Sed Lex > Software, certi usi non sono punibili – UPDATED

Premessina

Io titolo e sunto (quest’ultimo riportato soltanto su PI) li avrei scritto diversamente. Perché se un dato comportamento non ha rilevanza penale (così come sostengo io), non è detto che, automaticamente, non possa portare a conseguenze civili e/o amministrative. Ma fa lo stesso. Non biasimo PI e penso che, comunque, il testo chiarisca il mio pensiero. Detto ciò, do qualche spiegazione ulteriore.

La sentenza commentata nel mio contributo che riporto in calce era nota da tempo. Non da tantissimo, ovviamente, ma diciamo che il contenuto, per sintesi, è iniziato a trapelare con la pubblicazione della motivazione, dunque con l’ultima decade di giugno. Pochi giorni dopo è stata integralmente pubblicata sul sito della Cassazione e, da quel momento, diversi altri siti hanno fatto lo stesso.

L’ho letto, ma non ho dato alcun seguito alla cosa. A causa delle motivazione un po’ stringata relativa, inoltre, al ricorso avverso un patteggiamento, ho pensato non vi fosse molto da commentare.  Ora capisco di aver sottovalutato le possibili (e puntualmente verificatesi) strumentalizzazioni su un testo, in effetti, un po’ ambiguo.

Le strumentalizzazioni ci sono state, eccome. Ora, è necessario combatterle mettendo in prima linea quel principio secondo il quale, semplificando per i non giuristi, se una legge è, eventualmente, sbagliata non si può piegarne il testo sino a ricreare una presunta giustizia sostanziale.

Sono convinto di quello che ho scritto e, d’altro canto, sin dal 2000 mi sono trovato, sul punto, in buona compagnia.

(da Punto Informatico n. 3029 del 4 luglio 2008)

Roma – Ho appena letto, su Punto Informatico, di una sentenza di Cassazione plaudita dalla BSA. Atteggiamento non imprevedibile, festeggiamenti a mio parere ingiustificati. Perché le conseguenze di questa “novità giurisprudenziale” non sono in linea con quanto dichiarato dall’associazione delle software house.

La pronuncia, in realtà, era già nota, ma proprio perché non realmente “innovativa”, non ha incontrato, almeno per il momento, l’interesse dei giuristi.

Purtroppo, le strumentalizzazioni di parte impongono un approfondimento che, francamente, ai più sembrava del tutto inutile.

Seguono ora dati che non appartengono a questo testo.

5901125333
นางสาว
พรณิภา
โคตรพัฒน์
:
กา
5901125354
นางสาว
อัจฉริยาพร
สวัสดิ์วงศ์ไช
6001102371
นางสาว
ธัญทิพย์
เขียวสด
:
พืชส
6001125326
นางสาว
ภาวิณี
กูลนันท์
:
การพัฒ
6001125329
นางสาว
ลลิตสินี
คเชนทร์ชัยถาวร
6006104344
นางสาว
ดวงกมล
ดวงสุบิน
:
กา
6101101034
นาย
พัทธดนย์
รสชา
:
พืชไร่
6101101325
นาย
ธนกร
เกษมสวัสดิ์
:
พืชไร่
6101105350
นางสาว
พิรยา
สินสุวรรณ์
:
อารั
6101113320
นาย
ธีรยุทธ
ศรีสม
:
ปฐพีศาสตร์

Cominciamo col linkare la sentenza che BSA cita soltanto per estremi. Malgrado anche la massima sia un po’ fuorviante, è facile capire che l'”utilizzo” in ambito professionale non costituisce reato. Vediamo perché.

Leggendo la sentenza si capisce immediatamente che riguarda un caso di duplicazione e non, appunto, di detenzione e utilizzo. La differenza che passa tra le due ipotesi è grande, anche sotto l’aspetto giuridico.

L’art. 171-bis l.d.a., pur in una formulazione contorta, sanziona, infatti, tre distinti gruppi di condotte:

1) l’abusiva duplicazione a scopo di profitto;

2) l’importazione, la distribuzione, la vendita e la locazione a scopo di profitto e su supporti non contrassegnati SIAE;

3)la detenzione, sempre su supporti non contrassegnati, per fini commerciali e imprenditoriali.

Accantoniamo le questioni generali sul bollino. Tutti, d’altro canto, conosciamo la sua inopponibilità (sino a conforme valutazione della Commissione) e, comunque, l’irragionevolezza di una legge ruotante su quel tipo di vidimazione meramente formale. Parimenti, tralasciamo le ipotesi del secondo gruppo, palesemente non rilevanti.